━━━━━ INPUT FOR THIS TASK

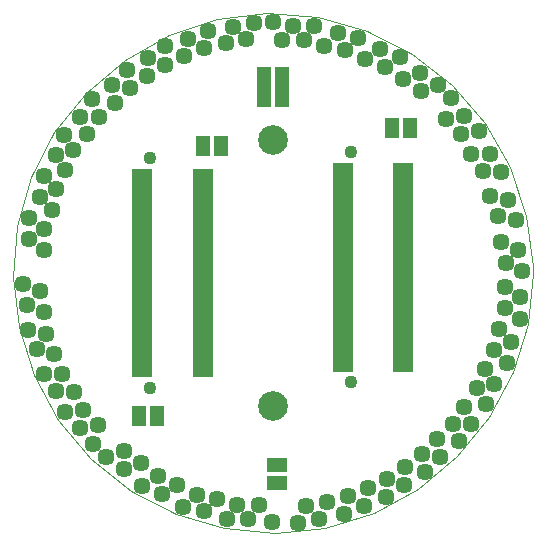
<source format=gts>
G04 (created by PCBNEW-RS274X (2012-apr-16-27)-stable) date Mon 14 Apr 2014 09:24:50 PM EDT*
G01*
G70*
G90*
%MOIN*%
G04 Gerber Fmt 3.4, Leading zero omitted, Abs format*
%FSLAX34Y34*%
G04 APERTURE LIST*
%ADD10C,0.006000*%
%ADD11C,0.000400*%
%ADD12C,0.098700*%
%ADD13R,0.045000X0.065000*%
%ADD14C,0.057000*%
%ADD15R,0.065000X0.045000*%
%ADD16R,0.065300X0.029800*%
%ADD17C,0.043600*%
G04 APERTURE END LIST*
G54D10*
G54D11*
X48032Y-39370D02*
X47867Y-41052D01*
X47378Y-42670D01*
X46584Y-44163D01*
X45516Y-45473D01*
X44213Y-46551D01*
X42726Y-47355D01*
X41111Y-47855D01*
X39430Y-48031D01*
X37747Y-47878D01*
X36126Y-47401D01*
X34628Y-46618D01*
X33310Y-45558D01*
X32223Y-44263D01*
X31409Y-42782D01*
X30898Y-41170D01*
X30709Y-39490D01*
X30851Y-37807D01*
X31317Y-36182D01*
X32090Y-34678D01*
X33140Y-33353D01*
X34427Y-32258D01*
X35903Y-31433D01*
X37510Y-30911D01*
X39189Y-30710D01*
X40874Y-30840D01*
X42502Y-31295D01*
X44011Y-32057D01*
X45343Y-33098D01*
X46448Y-34377D01*
X47283Y-35847D01*
X47816Y-37451D01*
X48028Y-39129D01*
X48032Y-39370D01*
G54D12*
X39370Y-43799D03*
G54D13*
X39060Y-33484D03*
X39660Y-33484D03*
X39060Y-32825D03*
X39660Y-32825D03*
G54D14*
X33386Y-45059D03*
X39350Y-47677D03*
G54D13*
X43942Y-34528D03*
X43342Y-34528D03*
X37643Y-35118D03*
X37043Y-35118D03*
X35517Y-44134D03*
X34917Y-44134D03*
G54D15*
X39508Y-46363D03*
X39508Y-45763D03*
G54D16*
X37028Y-42716D03*
X37028Y-42520D03*
X37028Y-42323D03*
X37028Y-42126D03*
X37028Y-41929D03*
X37028Y-41732D03*
X37028Y-41535D03*
X37028Y-41339D03*
X37028Y-41142D03*
X37028Y-40945D03*
X37028Y-40748D03*
X37028Y-40551D03*
X37028Y-40354D03*
X37028Y-40157D03*
X37028Y-39961D03*
X37028Y-39764D03*
X37028Y-39567D03*
X37028Y-39370D03*
X37028Y-39173D03*
X37028Y-38976D03*
X37028Y-38779D03*
X37028Y-38583D03*
X37028Y-38386D03*
X37028Y-38189D03*
X37028Y-37992D03*
X37028Y-37795D03*
X37028Y-37598D03*
X37028Y-37401D03*
X37028Y-37205D03*
X37028Y-37008D03*
X37028Y-36811D03*
X37028Y-36614D03*
X37028Y-36417D03*
X37028Y-36220D03*
X37028Y-36024D03*
X35020Y-36024D03*
X35020Y-36220D03*
X35020Y-36417D03*
X35020Y-36614D03*
X35020Y-36811D03*
X35020Y-37008D03*
X35020Y-37205D03*
X35020Y-37401D03*
X35020Y-37598D03*
X35020Y-37795D03*
X35020Y-37992D03*
X35020Y-38189D03*
X35020Y-38386D03*
X35020Y-38583D03*
X35020Y-38779D03*
X35020Y-38976D03*
X35020Y-39173D03*
X35020Y-39370D03*
X35020Y-39567D03*
X35020Y-39764D03*
X35020Y-39961D03*
X35020Y-40157D03*
X35020Y-40354D03*
X35020Y-40551D03*
X35020Y-40748D03*
X35020Y-40945D03*
X35020Y-41142D03*
X35020Y-41339D03*
X35020Y-41535D03*
X35020Y-41732D03*
X35020Y-41929D03*
X35020Y-42126D03*
X35020Y-42323D03*
X35020Y-42520D03*
X35020Y-42716D03*
G54D17*
X35276Y-43209D03*
X35276Y-35531D03*
G54D16*
X43721Y-42519D03*
X43721Y-42323D03*
X43721Y-42126D03*
X43721Y-41929D03*
X43721Y-41732D03*
X43721Y-41535D03*
X43721Y-41338D03*
X43721Y-41142D03*
X43721Y-40945D03*
X43721Y-40748D03*
X43721Y-40551D03*
X43721Y-40354D03*
X43721Y-40157D03*
X43721Y-39960D03*
X43721Y-39764D03*
X43721Y-39567D03*
X43721Y-39370D03*
X43721Y-39173D03*
X43721Y-38976D03*
X43721Y-38779D03*
X43721Y-38582D03*
X43721Y-38386D03*
X43721Y-38189D03*
X43721Y-37992D03*
X43721Y-37795D03*
X43721Y-37598D03*
X43721Y-37401D03*
X43721Y-37204D03*
X43721Y-37008D03*
X43721Y-36811D03*
X43721Y-36614D03*
X43721Y-36417D03*
X43721Y-36220D03*
X43721Y-36023D03*
X43721Y-35827D03*
X41713Y-35827D03*
X41713Y-36023D03*
X41713Y-36220D03*
X41713Y-36417D03*
X41713Y-36614D03*
X41713Y-36811D03*
X41713Y-37008D03*
X41713Y-37204D03*
X41713Y-37401D03*
X41713Y-37598D03*
X41713Y-37795D03*
X41713Y-37992D03*
X41713Y-38189D03*
X41713Y-38386D03*
X41713Y-38582D03*
X41713Y-38779D03*
X41713Y-38976D03*
X41713Y-39173D03*
X41713Y-39370D03*
X41713Y-39567D03*
X41713Y-39764D03*
X41713Y-39960D03*
X41713Y-40157D03*
X41713Y-40354D03*
X41713Y-40551D03*
X41713Y-40748D03*
X41713Y-40945D03*
X41713Y-41142D03*
X41713Y-41338D03*
X41713Y-41535D03*
X41713Y-41732D03*
X41713Y-41929D03*
X41713Y-42126D03*
X41713Y-42323D03*
X41713Y-42519D03*
G54D17*
X41969Y-43012D03*
X41969Y-35334D03*
G54D14*
X33346Y-33583D03*
X32952Y-34172D03*
X33558Y-34151D03*
X33164Y-34740D03*
X37835Y-47579D03*
X38544Y-47579D03*
X38189Y-47087D03*
X38898Y-47087D03*
X37520Y-46890D03*
X36825Y-46751D03*
X37076Y-47303D03*
X36381Y-47164D03*
X36181Y-46417D03*
X35526Y-46146D03*
X35666Y-46736D03*
X35011Y-46465D03*
X34980Y-45689D03*
X34391Y-45295D03*
X34412Y-45901D03*
X33823Y-45507D03*
X32441Y-44016D03*
X32942Y-44517D03*
X33039Y-43918D03*
X33541Y-44420D03*
X31732Y-42717D03*
X32125Y-43307D03*
X32338Y-42739D03*
X32731Y-43328D03*
X31220Y-41260D03*
X31491Y-41915D03*
X31810Y-41399D03*
X32081Y-42054D03*
X31043Y-39724D03*
X31181Y-40419D03*
X31594Y-39976D03*
X31732Y-40671D03*
X31240Y-37539D03*
X31240Y-38248D03*
X31732Y-37893D03*
X31732Y-38602D03*
X31732Y-36122D03*
X31593Y-36817D03*
X32145Y-36566D03*
X32006Y-37261D03*
X32402Y-34764D03*
X32131Y-35419D03*
X32721Y-35279D03*
X32450Y-35934D03*
X34094Y-33701D03*
X34595Y-33200D03*
X33996Y-33103D03*
X34498Y-32601D03*
X35177Y-32815D03*
X35767Y-32422D03*
X35199Y-32209D03*
X35788Y-31816D03*
X36417Y-32146D03*
X37072Y-31875D03*
X36556Y-31556D03*
X37211Y-31285D03*
X38740Y-31024D03*
X38045Y-31162D03*
X38488Y-31575D03*
X37793Y-31713D03*
X41083Y-31791D03*
X41778Y-31930D03*
X41527Y-31378D03*
X42222Y-31517D03*
X40217Y-47697D03*
X40912Y-47559D03*
X40469Y-47146D03*
X41164Y-47008D03*
X42539Y-46535D03*
X41884Y-46806D03*
X42400Y-47125D03*
X41745Y-47396D03*
X43760Y-45827D03*
X43170Y-46220D03*
X43738Y-46433D03*
X43149Y-46826D03*
X44843Y-44902D03*
X44342Y-45403D03*
X44941Y-45500D03*
X44439Y-46002D03*
X45571Y-44980D03*
X45965Y-44391D03*
X45359Y-44412D03*
X45753Y-43823D03*
X46476Y-43720D03*
X46747Y-43065D03*
X46157Y-43205D03*
X46428Y-42550D03*
X47165Y-42362D03*
X47304Y-41667D03*
X46752Y-41918D03*
X46891Y-41223D03*
X47598Y-40886D03*
X47598Y-40177D03*
X47106Y-40532D03*
X47106Y-39823D03*
X47677Y-39291D03*
X47539Y-38596D03*
X47126Y-39039D03*
X46988Y-38344D03*
X47480Y-37598D03*
X47209Y-36943D03*
X46890Y-37459D03*
X46619Y-36804D03*
X46988Y-36004D03*
X46595Y-35414D03*
X46382Y-35982D03*
X45989Y-35393D03*
X46240Y-34646D03*
X45739Y-34145D03*
X45642Y-34744D03*
X45140Y-34242D03*
X43720Y-32913D03*
X44309Y-33307D03*
X44288Y-32701D03*
X44877Y-33095D03*
X40748Y-31122D03*
X40039Y-31122D03*
X40394Y-31614D03*
X39685Y-31614D03*
X39370Y-31004D03*
X45295Y-33543D03*
X42441Y-32224D03*
X43096Y-32495D03*
X42956Y-31905D03*
X43611Y-32176D03*
G54D12*
X39370Y-34941D03*
M02*

</source>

━━━━━━━━━━

▸ ASSIGNMENT:
Take the line holding "X32145Y-36566D03*" and the lines after it through the end of the entries. Retype them exactly and add nothing.

▸ PROBLEM SOLUTION:
X32145Y-36566D03*
X32006Y-37261D03*
X32402Y-34764D03*
X32131Y-35419D03*
X32721Y-35279D03*
X32450Y-35934D03*
X34094Y-33701D03*
X34595Y-33200D03*
X33996Y-33103D03*
X34498Y-32601D03*
X35177Y-32815D03*
X35767Y-32422D03*
X35199Y-32209D03*
X35788Y-31816D03*
X36417Y-32146D03*
X37072Y-31875D03*
X36556Y-31556D03*
X37211Y-31285D03*
X38740Y-31024D03*
X38045Y-31162D03*
X38488Y-31575D03*
X37793Y-31713D03*
X41083Y-31791D03*
X41778Y-31930D03*
X41527Y-31378D03*
X42222Y-31517D03*
X40217Y-47697D03*
X40912Y-47559D03*
X40469Y-47146D03*
X41164Y-47008D03*
X42539Y-46535D03*
X41884Y-46806D03*
X42400Y-47125D03*
X41745Y-47396D03*
X43760Y-45827D03*
X43170Y-46220D03*
X43738Y-46433D03*
X43149Y-46826D03*
X44843Y-44902D03*
X44342Y-45403D03*
X44941Y-45500D03*
X44439Y-46002D03*
X45571Y-44980D03*
X45965Y-44391D03*
X45359Y-44412D03*
X45753Y-43823D03*
X46476Y-43720D03*
X46747Y-43065D03*
X46157Y-43205D03*
X46428Y-42550D03*
X47165Y-42362D03*
X47304Y-41667D03*
X46752Y-41918D03*
X46891Y-41223D03*
X47598Y-40886D03*
X47598Y-40177D03*
X47106Y-40532D03*
X47106Y-39823D03*
X47677Y-39291D03*
X47539Y-38596D03*
X47126Y-39039D03*
X46988Y-38344D03*
X47480Y-37598D03*
X47209Y-36943D03*
X46890Y-37459D03*
X46619Y-36804D03*
X46988Y-36004D03*
X46595Y-35414D03*
X46382Y-35982D03*
X45989Y-35393D03*
X46240Y-34646D03*
X45739Y-34145D03*
X45642Y-34744D03*
X45140Y-34242D03*
X43720Y-32913D03*
X44309Y-33307D03*
X44288Y-32701D03*
X44877Y-33095D03*
X40748Y-31122D03*
X40039Y-31122D03*
X40394Y-31614D03*
X39685Y-31614D03*
X39370Y-31004D03*
X45295Y-33543D03*
X42441Y-32224D03*
X43096Y-32495D03*
X42956Y-31905D03*
X43611Y-32176D03*
G54D12*
X39370Y-34941D03*
M02*

</source>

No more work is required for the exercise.